Here's Martin Bell in today's Times (£):
How could the apparently affable old man sitting before me be responsible for such terrible atrocities? That was the question I asked myself last December as I sat with Radovan Karadzic, the former leader of the Bosnian Serb statelet, in his prison cell in The Hague.
Now the question arises again. How could Ratko Mladic, who came across as bluff and genial, be responsible for the worst war crime in Europe since 1945? The answer is that anyone is capable of anything...
This answer is given so often and with such ease that you might take it for an established truth. But in fact it is an ungrounded calumny against a significant proportion of the human race. I know I've had my say more than once rebutting it here, but coming across it for the nth time, from Martin Bell, I've thought of a way of showing - by scientific principles, no less - that it is indeed unproven and a calumny. How this occurred to me is as follows.
I thought... Although it's true that many people, put in circumstances which license or encourage the violation of others, will go ahead and violate them, a significant proportion - to repeat the phrase above - will not. But exactly what proportion is this (someone might ask)? Of course I don't know. And precisely not knowing leads me to the next step. I don't know in the same way that those who allege the universal potential for grave evil-doing don't know. They just make their generalization on a hunch. My scepticism towards the generalization is based on more than a hunch, however. It is based on the evidence from daily life that some people are more influenced by moral constraints than others are; and it is based on the very studies which show how many people will participate in the gravest of violations against others when circumstances are conducive to their doing so - because these studies also show that some people won't participate. It could be counter-argued that, aha, but those people haven't yet met what would be the apt circumstances for them, and there must be some. Yet this is a mere speculation. The evidence we have indicates that some people behave better than others in every circumstance - yes, even in the death camps. So there are no grounds (yet) to maintain that 'anyone is capable of anything' in the moral sense.

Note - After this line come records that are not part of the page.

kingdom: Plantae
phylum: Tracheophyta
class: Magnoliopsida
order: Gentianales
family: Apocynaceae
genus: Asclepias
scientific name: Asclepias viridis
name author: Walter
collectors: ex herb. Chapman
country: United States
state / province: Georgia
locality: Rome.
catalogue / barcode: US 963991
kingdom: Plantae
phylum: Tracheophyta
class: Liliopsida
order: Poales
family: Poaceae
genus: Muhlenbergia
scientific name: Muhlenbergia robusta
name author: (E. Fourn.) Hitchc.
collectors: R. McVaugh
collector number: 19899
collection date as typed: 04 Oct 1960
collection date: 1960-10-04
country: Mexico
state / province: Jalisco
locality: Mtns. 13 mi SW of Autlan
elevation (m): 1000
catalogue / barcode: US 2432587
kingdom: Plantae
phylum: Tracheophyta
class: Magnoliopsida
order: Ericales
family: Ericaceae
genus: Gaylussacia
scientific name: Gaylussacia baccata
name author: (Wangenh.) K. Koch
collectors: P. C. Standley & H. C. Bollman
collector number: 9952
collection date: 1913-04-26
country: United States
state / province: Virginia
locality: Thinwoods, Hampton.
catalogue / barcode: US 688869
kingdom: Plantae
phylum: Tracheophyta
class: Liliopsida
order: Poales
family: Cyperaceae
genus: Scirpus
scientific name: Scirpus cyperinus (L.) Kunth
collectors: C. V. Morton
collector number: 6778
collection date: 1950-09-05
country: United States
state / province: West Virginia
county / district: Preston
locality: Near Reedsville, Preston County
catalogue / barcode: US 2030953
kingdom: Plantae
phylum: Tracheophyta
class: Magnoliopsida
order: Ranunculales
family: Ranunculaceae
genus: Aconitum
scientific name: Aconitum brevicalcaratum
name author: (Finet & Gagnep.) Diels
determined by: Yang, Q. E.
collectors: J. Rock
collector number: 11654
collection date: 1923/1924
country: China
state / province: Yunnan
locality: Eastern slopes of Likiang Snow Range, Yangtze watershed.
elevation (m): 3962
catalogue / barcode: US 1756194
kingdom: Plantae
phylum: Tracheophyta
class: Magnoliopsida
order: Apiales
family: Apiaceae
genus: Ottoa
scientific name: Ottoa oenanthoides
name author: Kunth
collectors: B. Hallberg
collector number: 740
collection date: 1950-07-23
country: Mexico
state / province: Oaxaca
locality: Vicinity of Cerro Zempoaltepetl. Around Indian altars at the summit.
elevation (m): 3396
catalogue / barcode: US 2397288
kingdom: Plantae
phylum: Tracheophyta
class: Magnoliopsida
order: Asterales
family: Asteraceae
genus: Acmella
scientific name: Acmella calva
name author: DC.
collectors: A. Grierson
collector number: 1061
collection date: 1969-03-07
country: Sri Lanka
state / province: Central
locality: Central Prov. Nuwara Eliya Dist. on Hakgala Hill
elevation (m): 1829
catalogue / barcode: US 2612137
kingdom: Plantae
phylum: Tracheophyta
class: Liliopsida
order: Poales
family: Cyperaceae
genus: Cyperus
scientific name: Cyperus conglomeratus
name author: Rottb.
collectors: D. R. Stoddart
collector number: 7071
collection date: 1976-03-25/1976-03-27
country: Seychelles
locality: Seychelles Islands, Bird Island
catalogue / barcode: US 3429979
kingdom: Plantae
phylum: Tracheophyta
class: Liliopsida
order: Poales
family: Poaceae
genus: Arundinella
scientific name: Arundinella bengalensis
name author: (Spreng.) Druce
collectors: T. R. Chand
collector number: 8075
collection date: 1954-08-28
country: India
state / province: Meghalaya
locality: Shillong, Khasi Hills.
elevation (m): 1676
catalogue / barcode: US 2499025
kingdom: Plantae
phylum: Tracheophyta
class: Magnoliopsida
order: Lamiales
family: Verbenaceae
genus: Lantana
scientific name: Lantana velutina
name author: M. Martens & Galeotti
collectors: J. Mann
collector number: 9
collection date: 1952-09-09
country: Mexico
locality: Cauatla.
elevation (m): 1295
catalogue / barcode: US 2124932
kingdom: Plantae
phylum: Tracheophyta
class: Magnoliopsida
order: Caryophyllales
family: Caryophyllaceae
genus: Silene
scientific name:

As for how an affable- or genial-seeming individual could be involved in mass murder, this strikes me as no more puzzling than that a human personality, any human personality, is made up of more facets than one. That there can be a charming killer, or a torturer who is a good family man, you had better believe. But that all the countless people who lead relatively virtuous lives would be ready to inflict the vilest horrors on others - this claim traduces the moral character of at least some of our human number. We need to to be aware not only that there are killers about but also that not everybody is one.